Stored data entries:
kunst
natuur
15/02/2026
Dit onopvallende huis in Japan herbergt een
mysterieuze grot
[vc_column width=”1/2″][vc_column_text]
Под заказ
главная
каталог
...
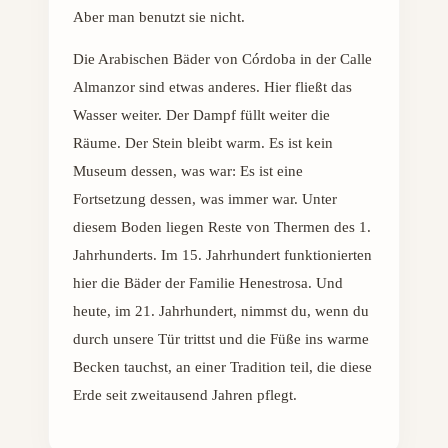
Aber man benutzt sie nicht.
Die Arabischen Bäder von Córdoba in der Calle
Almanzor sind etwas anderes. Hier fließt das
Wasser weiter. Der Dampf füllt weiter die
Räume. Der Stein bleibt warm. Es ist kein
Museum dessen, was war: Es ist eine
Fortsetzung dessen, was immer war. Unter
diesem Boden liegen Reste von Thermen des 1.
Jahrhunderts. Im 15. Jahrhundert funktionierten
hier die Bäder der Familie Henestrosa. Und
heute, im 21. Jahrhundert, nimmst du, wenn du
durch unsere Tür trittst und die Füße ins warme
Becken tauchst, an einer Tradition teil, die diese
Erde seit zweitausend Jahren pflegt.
...
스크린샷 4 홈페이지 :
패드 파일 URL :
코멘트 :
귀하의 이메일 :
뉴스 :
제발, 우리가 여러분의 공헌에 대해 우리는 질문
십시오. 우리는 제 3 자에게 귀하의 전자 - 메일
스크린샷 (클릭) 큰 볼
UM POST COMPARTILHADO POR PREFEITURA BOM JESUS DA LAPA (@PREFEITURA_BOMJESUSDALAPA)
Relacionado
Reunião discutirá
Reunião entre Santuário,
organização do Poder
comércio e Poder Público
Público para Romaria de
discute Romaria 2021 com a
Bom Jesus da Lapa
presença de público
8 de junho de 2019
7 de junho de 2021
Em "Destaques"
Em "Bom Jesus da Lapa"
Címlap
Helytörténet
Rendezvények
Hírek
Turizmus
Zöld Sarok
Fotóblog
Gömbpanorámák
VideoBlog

JOB
Reproduce word for word the lines from the one containing "스크린샷 4 홈페이지" through the one containing "7 de junho de 2021", both included, and output nothing else.

FINISHED TASK
스크린샷 4 홈페이지 :
패드 파일 URL :
코멘트 :
귀하의 이메일 :
뉴스 :
제발, 우리가 여러분의 공헌에 대해 우리는 질문
십시오. 우리는 제 3 자에게 귀하의 전자 - 메일
스크린샷 (클릭) 큰 볼
UM POST COMPARTILHADO POR PREFEITURA BOM JESUS DA LAPA (@PREFEITURA_BOMJESUSDALAPA)
Relacionado
Reunião discutirá
Reunião entre Santuário,
organização do Poder
comércio e Poder Público
Público para Romaria de
discute Romaria 2021 com a
Bom Jesus da Lapa
presença de público
8 de junho de 2019
7 de junho de 2021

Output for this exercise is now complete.